■ **Extract**
--
(Bloomberg)—Developers of a mixed-use project at the site of a failed baseball stadium in Newark unveiled plans calling for as many as 2,000 rental apartments and 400,000 square feet of office space, part of an effort to revive the downtown of New Jersey’s largest city.
Lotus Equity Group named four architecture firms that will collaborate on the design for the 2.3 million-square-foot (214,000-square-meter) development, which also would have retail stores and open space, according to the preliminary plans. The site of the former Bears & Eagles Riverfront Stadium is within walking distance of trains to Manhattan and campuses of Rutgers University and the New Jersey Institute of Technology.
“We want to tap into different experts,” Ben Korman, chief executive officer of New York-based Lotus, said in an interview. “We wanted to tap the knowledge around us, and, to a degree, from around the world, for a quality middle-class workforce neighborhood. Each one will bring their own sensitivity, but ultimately work together in making it work.”
--
■ **Recorded information**

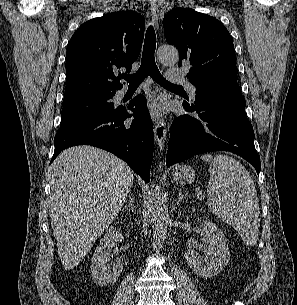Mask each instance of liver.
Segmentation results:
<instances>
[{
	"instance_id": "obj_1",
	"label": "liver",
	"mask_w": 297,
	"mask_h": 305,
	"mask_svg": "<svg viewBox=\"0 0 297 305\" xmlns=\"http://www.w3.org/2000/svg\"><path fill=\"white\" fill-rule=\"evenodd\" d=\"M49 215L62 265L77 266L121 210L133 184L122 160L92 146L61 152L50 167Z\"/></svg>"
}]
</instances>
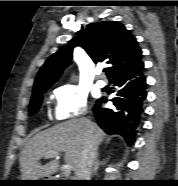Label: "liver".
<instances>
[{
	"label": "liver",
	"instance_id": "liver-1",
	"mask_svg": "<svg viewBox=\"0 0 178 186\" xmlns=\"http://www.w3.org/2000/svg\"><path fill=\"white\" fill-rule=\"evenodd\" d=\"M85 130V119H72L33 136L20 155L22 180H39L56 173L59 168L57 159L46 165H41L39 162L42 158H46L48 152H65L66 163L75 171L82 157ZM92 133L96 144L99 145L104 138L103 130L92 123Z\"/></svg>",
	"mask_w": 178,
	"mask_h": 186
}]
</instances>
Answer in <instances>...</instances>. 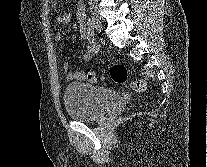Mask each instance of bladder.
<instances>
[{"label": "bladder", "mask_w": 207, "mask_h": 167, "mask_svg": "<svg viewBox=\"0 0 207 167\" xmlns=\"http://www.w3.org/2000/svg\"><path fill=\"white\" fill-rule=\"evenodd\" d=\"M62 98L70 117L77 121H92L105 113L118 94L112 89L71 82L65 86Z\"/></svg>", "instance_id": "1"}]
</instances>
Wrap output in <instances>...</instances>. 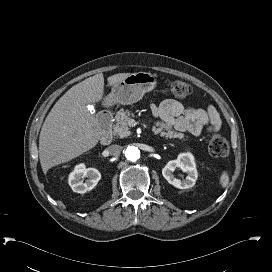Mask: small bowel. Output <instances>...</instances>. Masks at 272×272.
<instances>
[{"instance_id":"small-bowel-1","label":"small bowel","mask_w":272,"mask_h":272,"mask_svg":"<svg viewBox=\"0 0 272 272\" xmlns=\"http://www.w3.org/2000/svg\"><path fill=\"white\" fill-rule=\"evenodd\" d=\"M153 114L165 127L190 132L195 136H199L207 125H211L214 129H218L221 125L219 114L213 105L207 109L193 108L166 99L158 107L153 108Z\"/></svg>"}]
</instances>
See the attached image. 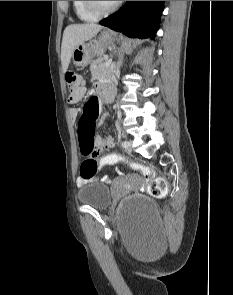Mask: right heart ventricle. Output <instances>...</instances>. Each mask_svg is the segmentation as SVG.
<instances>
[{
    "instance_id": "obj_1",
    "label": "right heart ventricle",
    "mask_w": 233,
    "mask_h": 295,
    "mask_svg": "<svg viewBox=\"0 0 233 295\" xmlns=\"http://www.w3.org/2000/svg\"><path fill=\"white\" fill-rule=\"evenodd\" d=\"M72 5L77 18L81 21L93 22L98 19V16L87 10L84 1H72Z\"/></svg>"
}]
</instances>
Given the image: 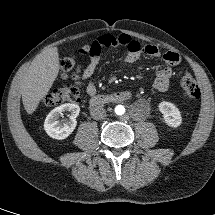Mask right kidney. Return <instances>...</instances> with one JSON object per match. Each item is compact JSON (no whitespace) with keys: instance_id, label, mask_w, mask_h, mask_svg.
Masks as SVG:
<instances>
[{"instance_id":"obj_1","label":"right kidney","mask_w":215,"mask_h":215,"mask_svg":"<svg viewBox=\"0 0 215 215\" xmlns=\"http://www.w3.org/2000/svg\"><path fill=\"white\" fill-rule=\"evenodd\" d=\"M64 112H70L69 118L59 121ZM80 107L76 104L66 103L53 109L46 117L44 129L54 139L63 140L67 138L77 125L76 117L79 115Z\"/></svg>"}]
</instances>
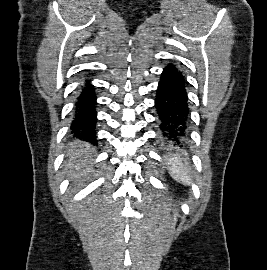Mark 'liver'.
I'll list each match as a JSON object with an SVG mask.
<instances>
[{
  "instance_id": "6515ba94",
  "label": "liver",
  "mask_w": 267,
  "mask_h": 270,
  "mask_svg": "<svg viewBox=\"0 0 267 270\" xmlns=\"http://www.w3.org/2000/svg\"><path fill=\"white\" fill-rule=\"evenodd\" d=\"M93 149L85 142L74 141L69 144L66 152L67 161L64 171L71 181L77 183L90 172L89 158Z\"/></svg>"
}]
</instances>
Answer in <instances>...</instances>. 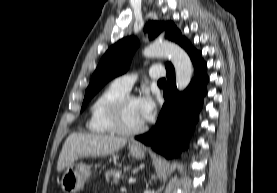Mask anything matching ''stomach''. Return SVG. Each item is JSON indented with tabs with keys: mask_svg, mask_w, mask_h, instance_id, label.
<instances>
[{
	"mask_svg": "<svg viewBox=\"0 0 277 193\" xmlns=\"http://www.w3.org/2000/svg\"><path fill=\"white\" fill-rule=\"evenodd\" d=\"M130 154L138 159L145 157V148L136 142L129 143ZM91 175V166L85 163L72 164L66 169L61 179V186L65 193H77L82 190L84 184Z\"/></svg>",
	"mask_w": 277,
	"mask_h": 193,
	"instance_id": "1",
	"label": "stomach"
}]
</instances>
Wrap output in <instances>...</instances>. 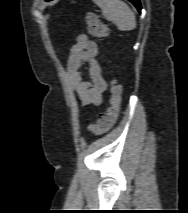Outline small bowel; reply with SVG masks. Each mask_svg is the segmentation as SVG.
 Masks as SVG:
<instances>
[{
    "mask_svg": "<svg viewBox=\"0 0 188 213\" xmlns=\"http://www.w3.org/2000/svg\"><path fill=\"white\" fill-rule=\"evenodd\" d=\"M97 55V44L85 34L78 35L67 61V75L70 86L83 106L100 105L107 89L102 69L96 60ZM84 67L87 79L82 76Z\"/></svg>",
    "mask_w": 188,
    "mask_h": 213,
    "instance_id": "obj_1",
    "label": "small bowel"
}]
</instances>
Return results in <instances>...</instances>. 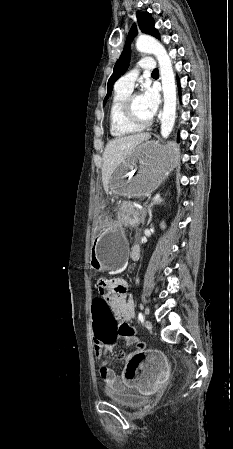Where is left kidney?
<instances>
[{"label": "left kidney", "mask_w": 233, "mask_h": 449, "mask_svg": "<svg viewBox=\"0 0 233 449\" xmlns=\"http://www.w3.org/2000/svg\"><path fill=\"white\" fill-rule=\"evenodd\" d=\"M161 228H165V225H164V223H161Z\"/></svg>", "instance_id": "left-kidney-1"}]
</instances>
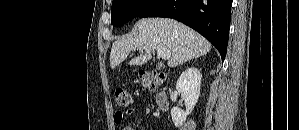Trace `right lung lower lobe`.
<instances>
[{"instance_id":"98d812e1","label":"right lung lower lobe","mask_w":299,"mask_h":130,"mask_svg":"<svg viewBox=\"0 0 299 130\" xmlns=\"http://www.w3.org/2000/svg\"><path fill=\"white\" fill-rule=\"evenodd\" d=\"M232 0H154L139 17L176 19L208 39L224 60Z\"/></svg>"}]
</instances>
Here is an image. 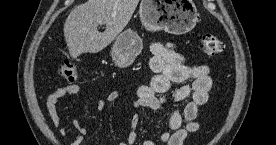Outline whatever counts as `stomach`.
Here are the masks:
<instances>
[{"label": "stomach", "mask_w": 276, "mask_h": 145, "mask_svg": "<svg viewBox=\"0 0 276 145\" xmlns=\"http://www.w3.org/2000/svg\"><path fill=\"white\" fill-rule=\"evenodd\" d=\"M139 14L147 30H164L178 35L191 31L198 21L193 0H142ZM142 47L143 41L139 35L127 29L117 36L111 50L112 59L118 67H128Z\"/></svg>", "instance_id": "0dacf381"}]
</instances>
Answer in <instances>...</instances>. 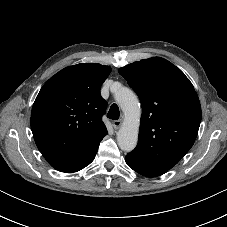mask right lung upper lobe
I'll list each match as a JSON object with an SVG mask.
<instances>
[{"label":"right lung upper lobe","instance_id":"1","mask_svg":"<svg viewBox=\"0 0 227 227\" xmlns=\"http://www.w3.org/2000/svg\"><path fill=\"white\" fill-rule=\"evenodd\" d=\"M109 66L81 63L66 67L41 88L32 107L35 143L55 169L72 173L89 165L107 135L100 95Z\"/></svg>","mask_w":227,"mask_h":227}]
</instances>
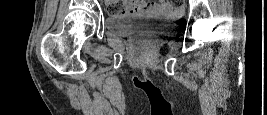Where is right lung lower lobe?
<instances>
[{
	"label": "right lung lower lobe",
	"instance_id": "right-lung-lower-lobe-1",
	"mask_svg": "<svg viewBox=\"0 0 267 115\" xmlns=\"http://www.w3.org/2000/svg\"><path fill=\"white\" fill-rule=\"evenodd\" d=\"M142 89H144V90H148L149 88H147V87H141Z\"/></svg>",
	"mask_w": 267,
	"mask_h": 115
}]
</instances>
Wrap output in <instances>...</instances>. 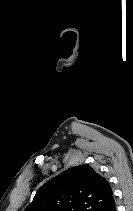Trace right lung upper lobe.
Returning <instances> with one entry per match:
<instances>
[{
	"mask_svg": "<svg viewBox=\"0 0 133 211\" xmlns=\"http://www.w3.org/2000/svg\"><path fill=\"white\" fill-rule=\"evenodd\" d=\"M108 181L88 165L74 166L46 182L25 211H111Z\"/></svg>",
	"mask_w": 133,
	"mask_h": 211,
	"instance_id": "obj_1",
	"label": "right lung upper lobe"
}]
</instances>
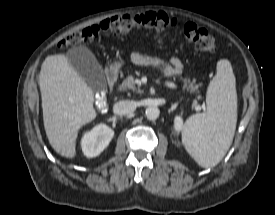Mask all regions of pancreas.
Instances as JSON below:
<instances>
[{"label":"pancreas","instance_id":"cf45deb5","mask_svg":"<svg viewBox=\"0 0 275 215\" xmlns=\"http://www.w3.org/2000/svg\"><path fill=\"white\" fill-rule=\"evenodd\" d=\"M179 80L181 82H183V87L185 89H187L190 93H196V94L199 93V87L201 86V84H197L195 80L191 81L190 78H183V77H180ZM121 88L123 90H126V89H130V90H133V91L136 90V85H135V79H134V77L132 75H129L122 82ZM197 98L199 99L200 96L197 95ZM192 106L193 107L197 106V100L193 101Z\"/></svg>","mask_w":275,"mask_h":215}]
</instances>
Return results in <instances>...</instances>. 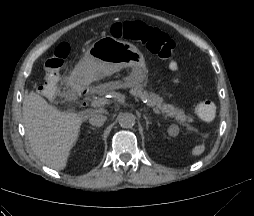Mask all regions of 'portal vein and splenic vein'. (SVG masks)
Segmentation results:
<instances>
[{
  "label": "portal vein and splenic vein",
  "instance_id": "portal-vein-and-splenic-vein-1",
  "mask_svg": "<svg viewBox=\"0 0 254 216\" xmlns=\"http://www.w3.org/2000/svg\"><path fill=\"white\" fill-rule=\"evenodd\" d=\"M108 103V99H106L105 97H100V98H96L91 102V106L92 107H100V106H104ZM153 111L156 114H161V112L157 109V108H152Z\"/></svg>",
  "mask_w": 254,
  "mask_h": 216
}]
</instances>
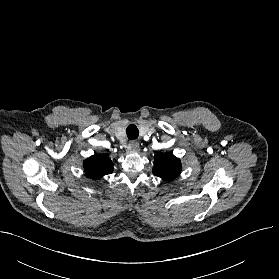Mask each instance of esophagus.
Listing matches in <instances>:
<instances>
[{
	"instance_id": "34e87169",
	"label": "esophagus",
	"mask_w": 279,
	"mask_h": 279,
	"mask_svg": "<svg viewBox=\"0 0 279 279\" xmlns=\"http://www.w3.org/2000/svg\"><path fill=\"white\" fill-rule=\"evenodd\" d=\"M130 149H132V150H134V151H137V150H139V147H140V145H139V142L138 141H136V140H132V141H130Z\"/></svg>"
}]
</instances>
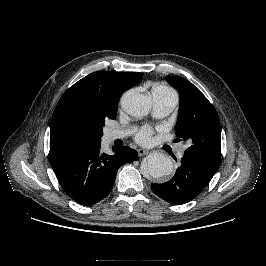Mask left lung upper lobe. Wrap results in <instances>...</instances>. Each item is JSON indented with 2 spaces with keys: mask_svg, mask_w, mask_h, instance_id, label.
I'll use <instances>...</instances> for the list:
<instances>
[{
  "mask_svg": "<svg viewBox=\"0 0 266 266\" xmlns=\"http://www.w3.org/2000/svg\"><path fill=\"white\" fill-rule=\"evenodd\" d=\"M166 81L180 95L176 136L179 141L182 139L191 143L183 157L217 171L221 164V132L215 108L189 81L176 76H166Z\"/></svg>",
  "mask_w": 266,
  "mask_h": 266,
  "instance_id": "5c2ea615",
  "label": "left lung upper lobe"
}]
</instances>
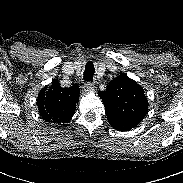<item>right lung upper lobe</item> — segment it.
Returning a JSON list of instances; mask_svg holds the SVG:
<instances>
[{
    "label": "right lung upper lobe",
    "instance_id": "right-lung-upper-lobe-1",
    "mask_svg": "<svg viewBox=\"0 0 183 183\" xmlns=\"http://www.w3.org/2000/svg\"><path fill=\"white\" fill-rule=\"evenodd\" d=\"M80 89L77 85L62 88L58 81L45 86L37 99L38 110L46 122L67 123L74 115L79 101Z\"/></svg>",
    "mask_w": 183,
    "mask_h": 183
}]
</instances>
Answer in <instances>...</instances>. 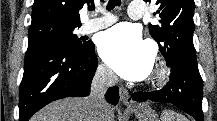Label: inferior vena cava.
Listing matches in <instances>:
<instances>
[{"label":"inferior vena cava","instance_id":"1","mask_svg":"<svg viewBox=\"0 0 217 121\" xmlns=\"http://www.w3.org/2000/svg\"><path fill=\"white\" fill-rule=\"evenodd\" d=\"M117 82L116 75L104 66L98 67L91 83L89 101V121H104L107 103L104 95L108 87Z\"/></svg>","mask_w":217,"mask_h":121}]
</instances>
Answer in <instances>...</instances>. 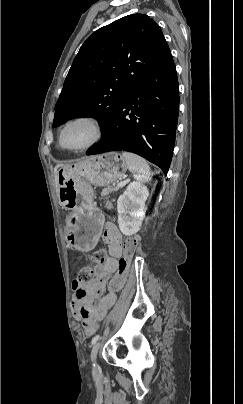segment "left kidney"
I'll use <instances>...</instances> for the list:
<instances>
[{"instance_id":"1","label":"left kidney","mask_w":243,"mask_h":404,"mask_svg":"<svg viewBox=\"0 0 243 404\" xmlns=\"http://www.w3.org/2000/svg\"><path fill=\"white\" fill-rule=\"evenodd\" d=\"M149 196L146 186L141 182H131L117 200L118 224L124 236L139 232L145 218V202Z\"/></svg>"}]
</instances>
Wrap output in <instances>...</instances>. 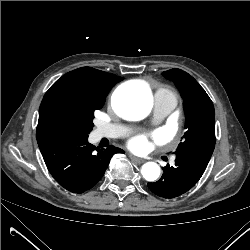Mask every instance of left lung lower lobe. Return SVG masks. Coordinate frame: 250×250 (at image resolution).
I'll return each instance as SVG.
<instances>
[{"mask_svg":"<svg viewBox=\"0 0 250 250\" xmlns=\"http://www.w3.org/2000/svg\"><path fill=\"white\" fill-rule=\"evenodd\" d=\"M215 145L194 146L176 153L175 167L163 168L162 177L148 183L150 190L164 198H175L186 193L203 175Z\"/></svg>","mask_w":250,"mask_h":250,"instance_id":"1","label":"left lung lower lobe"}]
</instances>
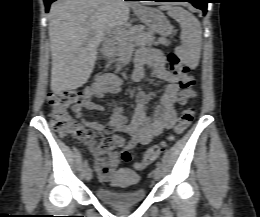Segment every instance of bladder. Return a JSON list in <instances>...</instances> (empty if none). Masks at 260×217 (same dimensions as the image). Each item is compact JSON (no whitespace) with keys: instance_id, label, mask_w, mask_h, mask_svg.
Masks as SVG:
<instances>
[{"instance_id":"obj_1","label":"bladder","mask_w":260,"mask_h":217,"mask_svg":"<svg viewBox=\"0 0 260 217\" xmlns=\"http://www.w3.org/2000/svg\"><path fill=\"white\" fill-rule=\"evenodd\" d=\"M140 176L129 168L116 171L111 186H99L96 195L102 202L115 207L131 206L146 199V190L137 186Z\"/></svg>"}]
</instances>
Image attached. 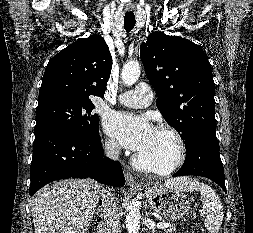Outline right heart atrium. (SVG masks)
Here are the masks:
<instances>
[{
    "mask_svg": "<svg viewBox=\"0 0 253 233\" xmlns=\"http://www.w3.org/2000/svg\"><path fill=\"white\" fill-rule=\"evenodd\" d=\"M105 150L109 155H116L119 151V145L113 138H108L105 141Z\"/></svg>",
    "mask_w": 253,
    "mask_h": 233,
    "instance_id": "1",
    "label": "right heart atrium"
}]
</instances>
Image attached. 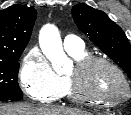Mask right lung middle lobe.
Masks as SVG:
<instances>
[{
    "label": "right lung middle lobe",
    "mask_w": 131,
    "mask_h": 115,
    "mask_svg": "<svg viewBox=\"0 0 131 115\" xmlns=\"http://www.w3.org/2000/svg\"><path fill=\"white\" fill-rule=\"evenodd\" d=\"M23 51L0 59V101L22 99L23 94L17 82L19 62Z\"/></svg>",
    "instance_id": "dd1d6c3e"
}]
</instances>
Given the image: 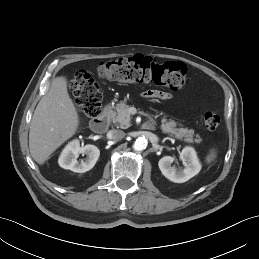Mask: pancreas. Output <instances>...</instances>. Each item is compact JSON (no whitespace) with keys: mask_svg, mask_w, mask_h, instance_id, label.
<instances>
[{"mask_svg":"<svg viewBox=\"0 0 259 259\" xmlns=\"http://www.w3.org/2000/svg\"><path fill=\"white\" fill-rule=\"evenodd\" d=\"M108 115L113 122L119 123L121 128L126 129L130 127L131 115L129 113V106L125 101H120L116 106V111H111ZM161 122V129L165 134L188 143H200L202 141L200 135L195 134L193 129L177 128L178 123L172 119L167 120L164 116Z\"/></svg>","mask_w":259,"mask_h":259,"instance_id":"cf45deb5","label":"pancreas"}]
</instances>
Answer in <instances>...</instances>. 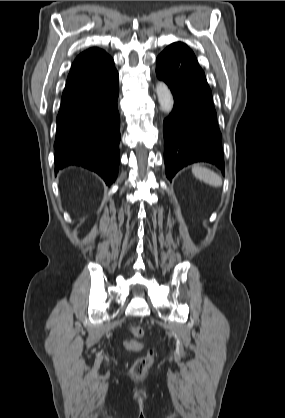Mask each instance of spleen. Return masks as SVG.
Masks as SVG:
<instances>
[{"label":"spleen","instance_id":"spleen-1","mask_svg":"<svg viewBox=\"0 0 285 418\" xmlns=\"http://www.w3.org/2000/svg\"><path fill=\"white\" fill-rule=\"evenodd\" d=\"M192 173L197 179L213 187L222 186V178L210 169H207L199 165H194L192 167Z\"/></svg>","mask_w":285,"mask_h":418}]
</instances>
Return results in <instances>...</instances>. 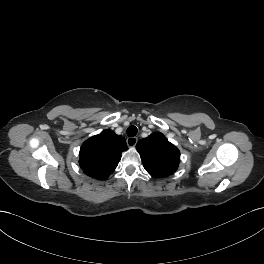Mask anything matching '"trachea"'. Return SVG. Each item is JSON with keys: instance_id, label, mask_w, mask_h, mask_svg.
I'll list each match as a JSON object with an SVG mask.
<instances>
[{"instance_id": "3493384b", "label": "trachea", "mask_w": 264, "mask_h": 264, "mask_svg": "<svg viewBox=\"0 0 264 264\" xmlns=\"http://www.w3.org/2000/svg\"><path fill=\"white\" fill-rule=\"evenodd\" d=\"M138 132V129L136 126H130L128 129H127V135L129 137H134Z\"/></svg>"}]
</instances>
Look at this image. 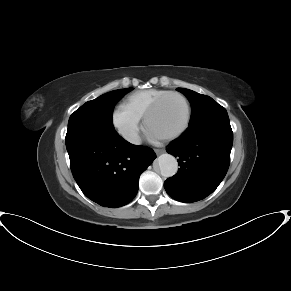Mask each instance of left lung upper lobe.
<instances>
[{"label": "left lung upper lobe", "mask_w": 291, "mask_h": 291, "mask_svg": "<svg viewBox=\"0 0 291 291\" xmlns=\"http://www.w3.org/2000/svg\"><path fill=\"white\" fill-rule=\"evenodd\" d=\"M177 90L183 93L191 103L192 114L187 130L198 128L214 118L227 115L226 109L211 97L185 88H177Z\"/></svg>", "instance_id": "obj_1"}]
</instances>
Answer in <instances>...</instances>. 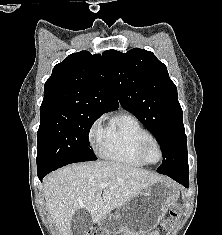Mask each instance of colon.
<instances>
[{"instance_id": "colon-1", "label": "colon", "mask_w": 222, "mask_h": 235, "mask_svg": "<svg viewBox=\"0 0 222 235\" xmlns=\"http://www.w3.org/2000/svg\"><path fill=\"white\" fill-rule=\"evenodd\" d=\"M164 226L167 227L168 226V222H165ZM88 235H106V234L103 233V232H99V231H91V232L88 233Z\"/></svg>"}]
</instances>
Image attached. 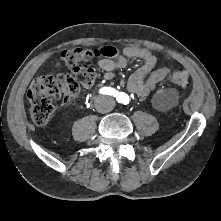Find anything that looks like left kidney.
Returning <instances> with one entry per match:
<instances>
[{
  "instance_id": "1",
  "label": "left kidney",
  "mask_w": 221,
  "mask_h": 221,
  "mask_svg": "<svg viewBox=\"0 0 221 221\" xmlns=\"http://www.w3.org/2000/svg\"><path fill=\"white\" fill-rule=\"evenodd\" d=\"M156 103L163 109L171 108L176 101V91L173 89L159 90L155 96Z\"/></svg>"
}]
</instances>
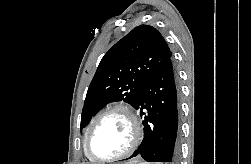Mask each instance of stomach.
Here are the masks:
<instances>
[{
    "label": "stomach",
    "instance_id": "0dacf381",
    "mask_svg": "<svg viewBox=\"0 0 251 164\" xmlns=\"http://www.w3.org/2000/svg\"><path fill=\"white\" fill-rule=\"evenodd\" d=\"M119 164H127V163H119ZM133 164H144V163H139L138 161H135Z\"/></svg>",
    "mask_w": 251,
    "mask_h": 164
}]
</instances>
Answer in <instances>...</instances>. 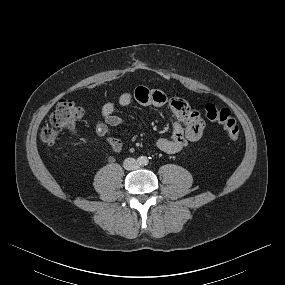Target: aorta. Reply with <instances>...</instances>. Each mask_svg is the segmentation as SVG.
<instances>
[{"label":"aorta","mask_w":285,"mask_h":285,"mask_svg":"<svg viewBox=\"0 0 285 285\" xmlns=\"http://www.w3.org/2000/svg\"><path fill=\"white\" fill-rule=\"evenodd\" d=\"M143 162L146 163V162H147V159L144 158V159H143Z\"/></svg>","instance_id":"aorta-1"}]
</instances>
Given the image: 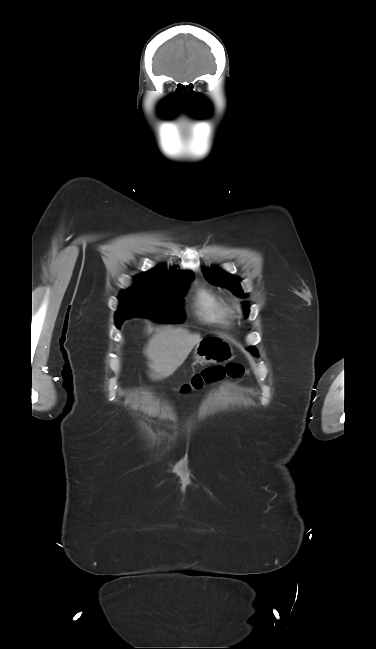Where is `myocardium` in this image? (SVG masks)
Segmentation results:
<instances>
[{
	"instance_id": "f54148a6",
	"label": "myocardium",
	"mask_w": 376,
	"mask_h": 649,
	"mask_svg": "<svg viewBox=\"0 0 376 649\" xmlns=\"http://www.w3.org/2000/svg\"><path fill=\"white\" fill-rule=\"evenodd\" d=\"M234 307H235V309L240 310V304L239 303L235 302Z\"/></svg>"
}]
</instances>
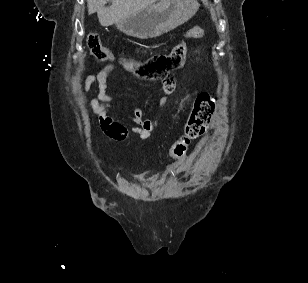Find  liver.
--
Copy the Newark redevelopment article from "Lotus Equity Group" to "Institute of Technology.", inclusive, putting "shops" wherever "retail stores" appears.

Lotus Equity Group named four architecture firms that will collaborate on the design for the 2.3 million-square-foot (214,000-square-meter) development, which also would have shops and open space, according to the preliminary plans. The site of the former Bears & Eagles Riverfront Stadium is within walking distance of trains to Manhattan and campuses of Rutgers University and the New Jersey Institute of Technology.